### Task statement
When you come to the line with "M1294,1073L1339,1087L1316,1161L1229,1134L1244,1085L1286,1098Z", begin repeating; continue exactly through the final line of the records and include nothing from before.

### Input data

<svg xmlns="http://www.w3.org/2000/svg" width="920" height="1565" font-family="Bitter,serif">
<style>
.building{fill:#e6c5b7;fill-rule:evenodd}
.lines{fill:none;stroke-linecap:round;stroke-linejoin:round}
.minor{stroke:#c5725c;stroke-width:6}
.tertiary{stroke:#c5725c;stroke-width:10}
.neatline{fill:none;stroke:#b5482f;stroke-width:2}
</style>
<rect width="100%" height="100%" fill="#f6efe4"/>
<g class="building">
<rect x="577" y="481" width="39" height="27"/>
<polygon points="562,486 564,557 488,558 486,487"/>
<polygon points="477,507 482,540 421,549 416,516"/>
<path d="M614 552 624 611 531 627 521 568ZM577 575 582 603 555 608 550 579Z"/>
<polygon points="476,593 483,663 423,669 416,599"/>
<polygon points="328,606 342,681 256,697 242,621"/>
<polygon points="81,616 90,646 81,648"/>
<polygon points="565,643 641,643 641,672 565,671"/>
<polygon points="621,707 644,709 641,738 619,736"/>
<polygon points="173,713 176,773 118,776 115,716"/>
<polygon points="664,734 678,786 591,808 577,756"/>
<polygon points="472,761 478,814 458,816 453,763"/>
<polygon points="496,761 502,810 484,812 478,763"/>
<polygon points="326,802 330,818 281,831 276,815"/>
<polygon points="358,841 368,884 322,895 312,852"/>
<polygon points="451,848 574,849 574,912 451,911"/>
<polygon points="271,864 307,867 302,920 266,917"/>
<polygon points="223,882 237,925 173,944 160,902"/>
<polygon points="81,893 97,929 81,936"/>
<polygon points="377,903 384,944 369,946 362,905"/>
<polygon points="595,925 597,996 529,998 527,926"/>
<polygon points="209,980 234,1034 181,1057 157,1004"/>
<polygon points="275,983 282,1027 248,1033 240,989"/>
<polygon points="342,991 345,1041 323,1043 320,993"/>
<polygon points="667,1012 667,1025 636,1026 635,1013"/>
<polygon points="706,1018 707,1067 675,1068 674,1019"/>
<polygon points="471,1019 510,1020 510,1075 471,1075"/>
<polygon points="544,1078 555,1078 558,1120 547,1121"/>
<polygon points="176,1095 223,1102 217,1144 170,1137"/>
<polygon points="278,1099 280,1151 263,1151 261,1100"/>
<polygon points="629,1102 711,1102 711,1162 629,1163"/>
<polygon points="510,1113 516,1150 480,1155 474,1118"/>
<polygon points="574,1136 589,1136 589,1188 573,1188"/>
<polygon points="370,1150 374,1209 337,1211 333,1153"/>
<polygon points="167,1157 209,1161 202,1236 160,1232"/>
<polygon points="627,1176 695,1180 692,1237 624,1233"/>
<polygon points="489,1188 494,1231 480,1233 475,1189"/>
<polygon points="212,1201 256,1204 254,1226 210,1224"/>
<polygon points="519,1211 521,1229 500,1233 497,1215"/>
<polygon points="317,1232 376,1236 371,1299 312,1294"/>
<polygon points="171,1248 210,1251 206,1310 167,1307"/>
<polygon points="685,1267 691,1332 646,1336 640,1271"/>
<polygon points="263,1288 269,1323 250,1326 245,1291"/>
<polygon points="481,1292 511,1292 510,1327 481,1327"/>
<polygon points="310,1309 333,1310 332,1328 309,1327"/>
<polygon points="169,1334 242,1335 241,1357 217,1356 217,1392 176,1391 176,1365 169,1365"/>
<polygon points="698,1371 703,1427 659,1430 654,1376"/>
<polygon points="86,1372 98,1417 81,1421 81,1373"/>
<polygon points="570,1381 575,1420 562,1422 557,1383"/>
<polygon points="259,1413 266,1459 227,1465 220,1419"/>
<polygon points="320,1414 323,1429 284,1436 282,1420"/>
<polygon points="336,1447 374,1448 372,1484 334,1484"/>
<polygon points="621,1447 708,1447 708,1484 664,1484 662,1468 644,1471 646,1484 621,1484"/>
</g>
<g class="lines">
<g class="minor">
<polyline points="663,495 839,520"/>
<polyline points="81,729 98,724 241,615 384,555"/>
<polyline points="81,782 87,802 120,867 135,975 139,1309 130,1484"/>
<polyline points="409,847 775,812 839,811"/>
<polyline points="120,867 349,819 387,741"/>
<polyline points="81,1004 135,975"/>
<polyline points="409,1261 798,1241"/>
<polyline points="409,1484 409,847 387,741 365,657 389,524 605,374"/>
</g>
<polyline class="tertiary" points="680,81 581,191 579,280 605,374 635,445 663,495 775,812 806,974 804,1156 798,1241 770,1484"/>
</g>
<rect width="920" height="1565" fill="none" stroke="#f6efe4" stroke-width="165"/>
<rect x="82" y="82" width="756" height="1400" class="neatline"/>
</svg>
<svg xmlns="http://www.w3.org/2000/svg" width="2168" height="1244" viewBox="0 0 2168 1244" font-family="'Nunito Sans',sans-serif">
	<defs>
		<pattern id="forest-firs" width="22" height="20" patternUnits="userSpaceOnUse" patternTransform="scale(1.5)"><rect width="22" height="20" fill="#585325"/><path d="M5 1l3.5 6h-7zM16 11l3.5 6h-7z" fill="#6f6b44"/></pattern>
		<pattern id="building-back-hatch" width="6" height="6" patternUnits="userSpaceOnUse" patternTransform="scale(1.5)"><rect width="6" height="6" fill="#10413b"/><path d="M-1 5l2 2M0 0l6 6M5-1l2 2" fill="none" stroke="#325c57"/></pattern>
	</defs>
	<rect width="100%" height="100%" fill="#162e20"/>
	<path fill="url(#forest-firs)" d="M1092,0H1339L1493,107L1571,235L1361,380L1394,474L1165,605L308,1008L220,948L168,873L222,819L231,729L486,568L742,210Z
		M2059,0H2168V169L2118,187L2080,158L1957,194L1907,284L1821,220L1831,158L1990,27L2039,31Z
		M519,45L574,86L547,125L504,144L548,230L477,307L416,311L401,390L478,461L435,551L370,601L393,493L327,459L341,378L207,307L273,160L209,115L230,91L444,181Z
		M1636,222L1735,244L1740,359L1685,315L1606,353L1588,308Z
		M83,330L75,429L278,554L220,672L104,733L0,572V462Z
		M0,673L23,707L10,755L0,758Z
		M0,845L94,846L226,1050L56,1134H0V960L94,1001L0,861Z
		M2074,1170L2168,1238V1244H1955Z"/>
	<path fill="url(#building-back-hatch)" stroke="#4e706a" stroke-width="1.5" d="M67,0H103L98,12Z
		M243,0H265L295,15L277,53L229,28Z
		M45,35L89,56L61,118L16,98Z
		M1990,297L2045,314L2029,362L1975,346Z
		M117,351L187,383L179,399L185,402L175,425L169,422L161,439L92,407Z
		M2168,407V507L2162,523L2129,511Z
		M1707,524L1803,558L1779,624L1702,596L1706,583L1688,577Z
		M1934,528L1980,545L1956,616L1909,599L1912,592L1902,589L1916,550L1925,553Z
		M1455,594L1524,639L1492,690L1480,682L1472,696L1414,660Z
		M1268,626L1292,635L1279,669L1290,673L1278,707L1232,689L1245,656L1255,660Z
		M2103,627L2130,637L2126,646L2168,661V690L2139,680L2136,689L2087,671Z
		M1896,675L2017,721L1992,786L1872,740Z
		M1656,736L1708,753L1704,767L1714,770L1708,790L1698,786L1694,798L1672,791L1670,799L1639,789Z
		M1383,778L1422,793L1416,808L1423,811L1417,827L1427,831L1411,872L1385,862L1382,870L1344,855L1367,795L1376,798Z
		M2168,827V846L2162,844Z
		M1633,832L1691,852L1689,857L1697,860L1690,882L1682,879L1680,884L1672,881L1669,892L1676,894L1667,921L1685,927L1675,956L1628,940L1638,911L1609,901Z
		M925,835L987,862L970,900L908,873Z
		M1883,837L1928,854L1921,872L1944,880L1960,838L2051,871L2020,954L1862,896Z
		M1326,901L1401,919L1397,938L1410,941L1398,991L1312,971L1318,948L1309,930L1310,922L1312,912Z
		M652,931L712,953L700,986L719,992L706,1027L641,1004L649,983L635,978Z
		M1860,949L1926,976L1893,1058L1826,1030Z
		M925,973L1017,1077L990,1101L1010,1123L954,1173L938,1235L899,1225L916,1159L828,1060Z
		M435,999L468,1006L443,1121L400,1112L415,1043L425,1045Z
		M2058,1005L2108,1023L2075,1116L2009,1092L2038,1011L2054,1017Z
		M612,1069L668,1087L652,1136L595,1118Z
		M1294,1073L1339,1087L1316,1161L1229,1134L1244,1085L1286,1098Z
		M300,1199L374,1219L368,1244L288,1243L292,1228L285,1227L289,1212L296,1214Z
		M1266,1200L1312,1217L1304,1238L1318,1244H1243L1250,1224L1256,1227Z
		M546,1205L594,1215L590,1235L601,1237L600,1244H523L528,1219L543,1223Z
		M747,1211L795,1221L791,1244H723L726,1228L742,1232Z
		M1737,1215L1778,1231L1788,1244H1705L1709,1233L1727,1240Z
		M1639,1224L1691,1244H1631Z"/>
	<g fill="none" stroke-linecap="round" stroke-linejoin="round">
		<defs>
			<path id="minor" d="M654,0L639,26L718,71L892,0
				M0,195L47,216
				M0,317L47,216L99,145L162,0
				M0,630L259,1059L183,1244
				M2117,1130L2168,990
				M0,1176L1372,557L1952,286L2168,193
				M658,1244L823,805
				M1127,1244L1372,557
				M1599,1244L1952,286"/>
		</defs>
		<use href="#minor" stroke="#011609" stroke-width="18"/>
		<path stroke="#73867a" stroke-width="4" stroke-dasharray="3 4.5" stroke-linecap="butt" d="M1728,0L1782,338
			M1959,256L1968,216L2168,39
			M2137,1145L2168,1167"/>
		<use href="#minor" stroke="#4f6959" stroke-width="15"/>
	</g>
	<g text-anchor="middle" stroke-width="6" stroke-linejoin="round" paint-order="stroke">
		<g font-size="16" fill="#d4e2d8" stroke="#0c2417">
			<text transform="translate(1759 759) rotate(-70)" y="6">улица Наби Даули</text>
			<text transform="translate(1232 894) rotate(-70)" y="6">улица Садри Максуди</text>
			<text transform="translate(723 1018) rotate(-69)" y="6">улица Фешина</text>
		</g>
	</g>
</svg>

### Answer to the problem
		M1294,1073L1339,1087L1316,1161L1229,1134L1244,1085L1286,1098Z
		M300,1199L374,1219L368,1244L288,1243L292,1228L285,1227L289,1212L296,1214Z
		M1266,1200L1312,1217L1304,1238L1318,1244H1243L1250,1224L1256,1227Z
		M546,1205L594,1215L590,1235L601,1237L600,1244H523L528,1219L543,1223Z
		M747,1211L795,1221L791,1244H723L726,1228L742,1232Z
		M1737,1215L1778,1231L1788,1244H1705L1709,1233L1727,1240Z
		M1639,1224L1691,1244H1631Z"/>
	<g fill="none" stroke-linecap="round" stroke-linejoin="round">
		<defs>
			<path id="minor" d="M654,0L639,26L718,71L892,0
				M0,195L47,216
				M0,317L47,216L99,145L162,0
				M0,630L259,1059L183,1244
				M2117,1130L2168,990
				M0,1176L1372,557L1952,286L2168,193
				M658,1244L823,805
				M1127,1244L1372,557
				M1599,1244L1952,286"/>
		</defs>
		<use href="#minor" stroke="#011609" stroke-width="18"/>
		<path stroke="#73867a" stroke-width="4" stroke-dasharray="3 4.5" stroke-linecap="butt" d="M1728,0L1782,338
			M1959,256L1968,216L2168,39
			M2137,1145L2168,1167"/>
		<use href="#minor" stroke="#4f6959" stroke-width="15"/>
	</g>
	<g text-anchor="middle" stroke-width="6" stroke-linejoin="round" paint-order="stroke">
		<g font-size="16" fill="#d4e2d8" stroke="#0c2417">
			<text transform="translate(1759 759) rotate(-70)" y="6">улица Наби Даули</text>
			<text transform="translate(1232 894) rotate(-70)" y="6">улица Садри Максуди</text>
			<text transform="translate(723 1018) rotate(-69)" y="6">улица Фешина</text>
		</g>
	</g>
</svg>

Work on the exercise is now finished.